Directions: What you return must be the lines of the data that hold the word "medmindre".

Dataset entries:
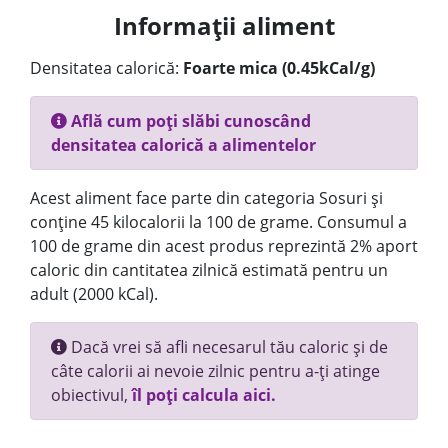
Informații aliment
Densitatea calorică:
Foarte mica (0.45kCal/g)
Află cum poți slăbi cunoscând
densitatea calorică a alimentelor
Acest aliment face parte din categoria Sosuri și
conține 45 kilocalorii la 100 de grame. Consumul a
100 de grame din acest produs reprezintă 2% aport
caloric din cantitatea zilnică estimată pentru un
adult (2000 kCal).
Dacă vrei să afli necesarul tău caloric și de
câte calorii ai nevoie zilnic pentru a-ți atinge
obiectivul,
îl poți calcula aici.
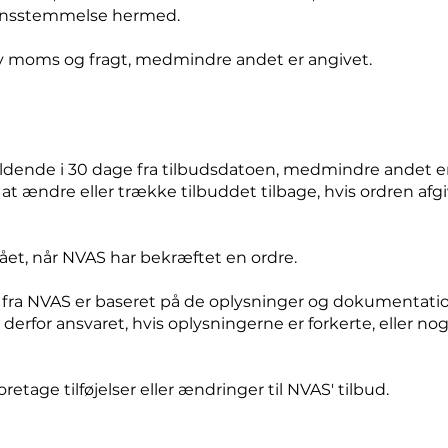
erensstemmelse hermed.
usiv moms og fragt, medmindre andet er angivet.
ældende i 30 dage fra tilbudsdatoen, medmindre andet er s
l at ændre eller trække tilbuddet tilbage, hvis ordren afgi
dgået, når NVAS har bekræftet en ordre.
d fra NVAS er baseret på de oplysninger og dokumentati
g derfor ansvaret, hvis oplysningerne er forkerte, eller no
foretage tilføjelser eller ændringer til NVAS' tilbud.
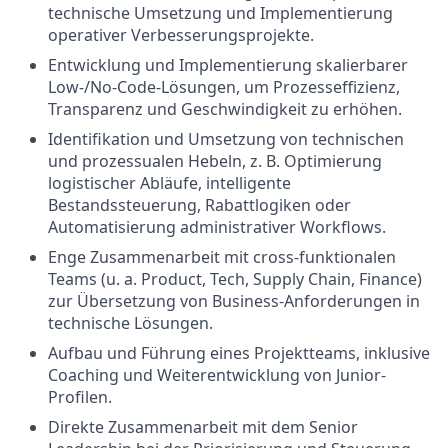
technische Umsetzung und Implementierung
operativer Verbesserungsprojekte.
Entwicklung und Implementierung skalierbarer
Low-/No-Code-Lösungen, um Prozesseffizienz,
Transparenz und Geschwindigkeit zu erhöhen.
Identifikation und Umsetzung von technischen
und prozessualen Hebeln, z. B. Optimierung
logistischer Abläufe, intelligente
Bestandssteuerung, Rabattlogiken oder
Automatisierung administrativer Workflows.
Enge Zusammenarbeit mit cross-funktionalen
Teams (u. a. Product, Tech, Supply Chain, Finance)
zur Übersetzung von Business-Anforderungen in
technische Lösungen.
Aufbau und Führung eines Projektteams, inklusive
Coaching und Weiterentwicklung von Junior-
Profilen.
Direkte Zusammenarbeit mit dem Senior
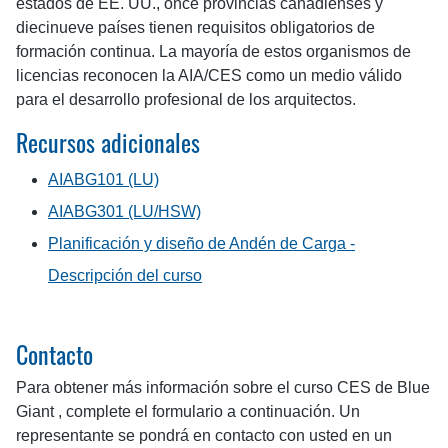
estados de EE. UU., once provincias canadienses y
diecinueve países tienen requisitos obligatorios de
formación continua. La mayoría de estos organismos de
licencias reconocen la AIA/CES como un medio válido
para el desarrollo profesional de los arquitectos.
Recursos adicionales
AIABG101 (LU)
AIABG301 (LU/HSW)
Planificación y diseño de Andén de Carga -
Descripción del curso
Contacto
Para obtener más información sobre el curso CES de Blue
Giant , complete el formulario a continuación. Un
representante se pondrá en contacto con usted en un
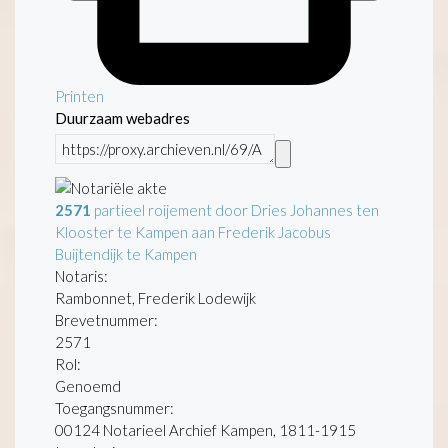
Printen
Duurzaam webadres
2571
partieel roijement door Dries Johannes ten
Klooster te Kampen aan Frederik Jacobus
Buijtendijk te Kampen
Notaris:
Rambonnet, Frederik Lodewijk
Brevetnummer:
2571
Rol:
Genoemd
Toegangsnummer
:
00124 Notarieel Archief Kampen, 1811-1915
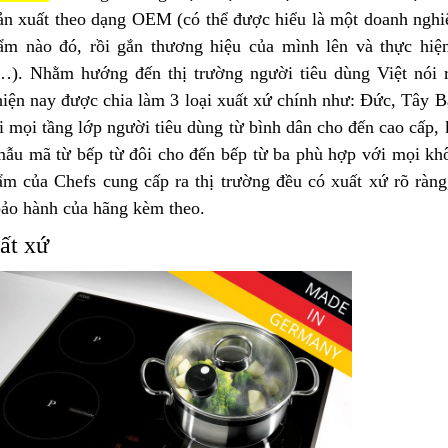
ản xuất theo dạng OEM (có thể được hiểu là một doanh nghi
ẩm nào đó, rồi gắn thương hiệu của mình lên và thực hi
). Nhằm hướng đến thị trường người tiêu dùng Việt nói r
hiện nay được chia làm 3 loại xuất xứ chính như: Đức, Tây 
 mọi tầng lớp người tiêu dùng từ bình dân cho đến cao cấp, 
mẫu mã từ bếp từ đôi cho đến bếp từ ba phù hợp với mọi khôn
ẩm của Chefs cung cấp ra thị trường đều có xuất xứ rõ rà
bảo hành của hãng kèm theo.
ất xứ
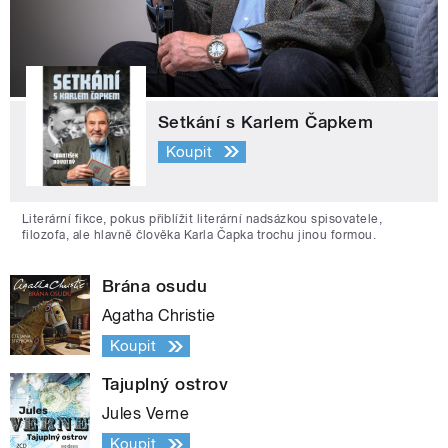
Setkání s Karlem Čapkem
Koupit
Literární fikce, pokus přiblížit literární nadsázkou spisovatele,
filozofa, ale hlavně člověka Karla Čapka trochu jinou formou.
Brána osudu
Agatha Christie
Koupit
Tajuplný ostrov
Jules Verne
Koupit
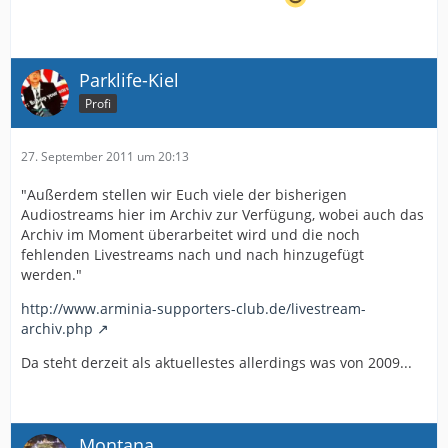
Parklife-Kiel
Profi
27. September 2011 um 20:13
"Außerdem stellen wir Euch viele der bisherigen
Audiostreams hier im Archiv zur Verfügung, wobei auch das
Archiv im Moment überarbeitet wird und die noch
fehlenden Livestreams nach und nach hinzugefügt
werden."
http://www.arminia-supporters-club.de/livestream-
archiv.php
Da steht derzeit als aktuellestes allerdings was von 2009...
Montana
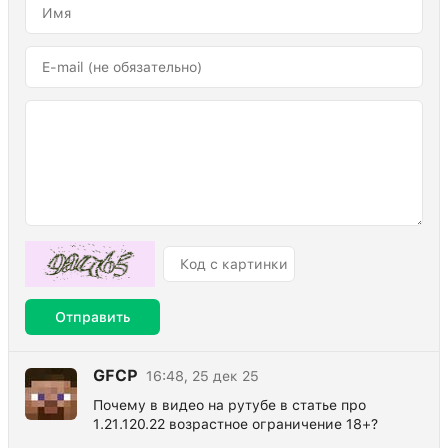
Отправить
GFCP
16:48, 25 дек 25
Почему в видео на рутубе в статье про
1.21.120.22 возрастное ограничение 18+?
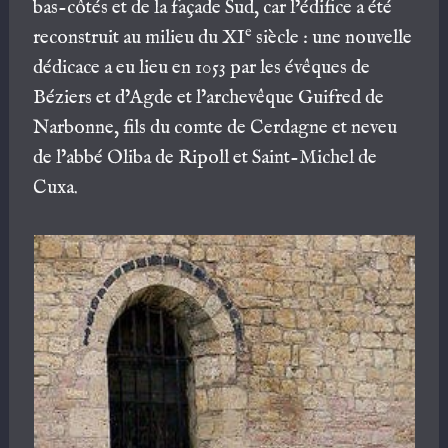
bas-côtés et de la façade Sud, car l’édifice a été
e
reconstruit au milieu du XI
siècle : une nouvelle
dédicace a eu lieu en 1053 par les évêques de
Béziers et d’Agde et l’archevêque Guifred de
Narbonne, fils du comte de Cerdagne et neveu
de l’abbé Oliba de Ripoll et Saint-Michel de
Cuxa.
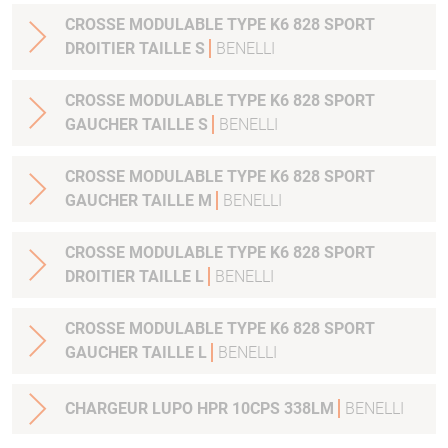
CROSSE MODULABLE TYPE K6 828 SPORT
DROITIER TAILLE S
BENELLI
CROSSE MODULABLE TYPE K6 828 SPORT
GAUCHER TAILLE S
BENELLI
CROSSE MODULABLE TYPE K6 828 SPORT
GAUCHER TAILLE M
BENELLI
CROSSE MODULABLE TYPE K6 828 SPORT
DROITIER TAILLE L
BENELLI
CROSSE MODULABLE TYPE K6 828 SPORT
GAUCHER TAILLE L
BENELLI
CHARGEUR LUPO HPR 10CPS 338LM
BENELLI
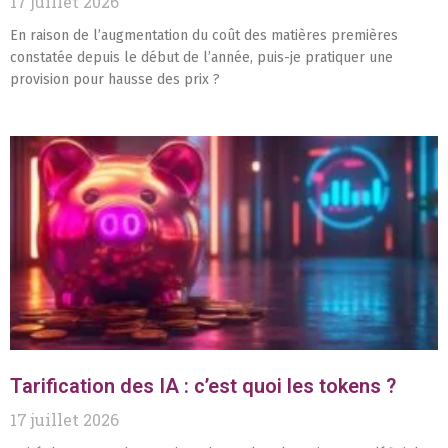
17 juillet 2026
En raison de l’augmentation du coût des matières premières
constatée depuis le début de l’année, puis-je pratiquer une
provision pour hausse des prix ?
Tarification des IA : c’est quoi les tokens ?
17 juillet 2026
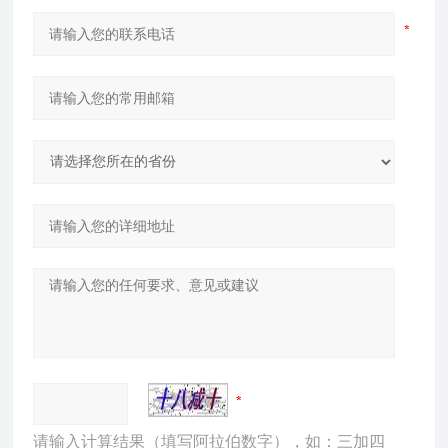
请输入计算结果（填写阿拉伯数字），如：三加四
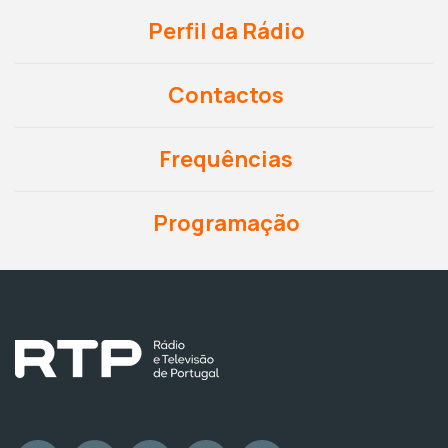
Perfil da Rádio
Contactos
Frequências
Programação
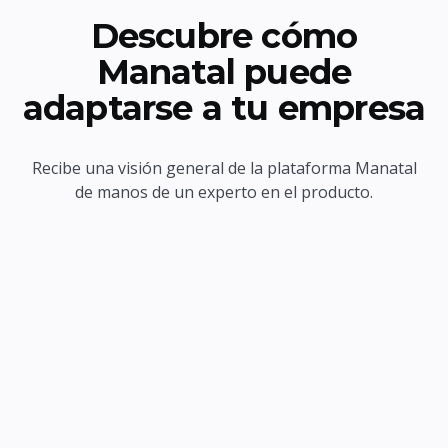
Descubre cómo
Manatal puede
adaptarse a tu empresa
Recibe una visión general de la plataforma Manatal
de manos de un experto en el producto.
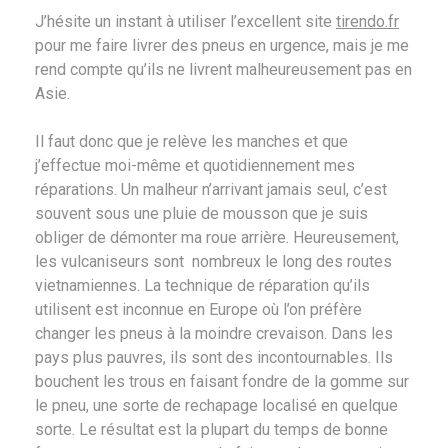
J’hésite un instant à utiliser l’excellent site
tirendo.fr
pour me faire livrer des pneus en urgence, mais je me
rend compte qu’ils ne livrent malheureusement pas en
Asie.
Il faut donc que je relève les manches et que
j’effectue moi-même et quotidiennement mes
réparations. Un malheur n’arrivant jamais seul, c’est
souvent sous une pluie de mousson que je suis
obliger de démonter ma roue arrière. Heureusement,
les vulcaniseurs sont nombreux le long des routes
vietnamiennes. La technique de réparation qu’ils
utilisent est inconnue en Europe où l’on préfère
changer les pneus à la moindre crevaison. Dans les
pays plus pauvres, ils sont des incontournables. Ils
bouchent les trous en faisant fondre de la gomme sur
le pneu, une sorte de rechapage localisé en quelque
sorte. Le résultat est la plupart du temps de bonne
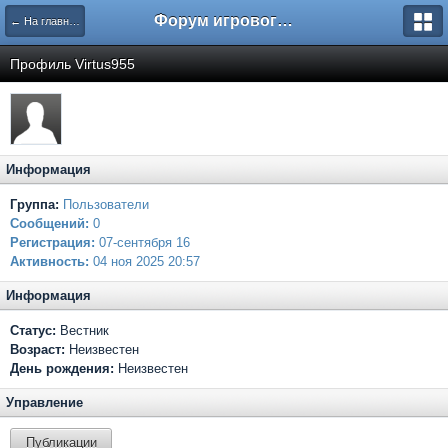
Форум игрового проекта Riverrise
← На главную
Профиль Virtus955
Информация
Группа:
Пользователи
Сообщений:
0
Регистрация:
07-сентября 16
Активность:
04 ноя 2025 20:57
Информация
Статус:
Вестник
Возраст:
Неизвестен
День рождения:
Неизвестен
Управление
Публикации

Response for this exercise:
usiv moms og fragt, medmindre andet er angivet.
ældende i 30 dage fra tilbudsdatoen, medmindre andet er s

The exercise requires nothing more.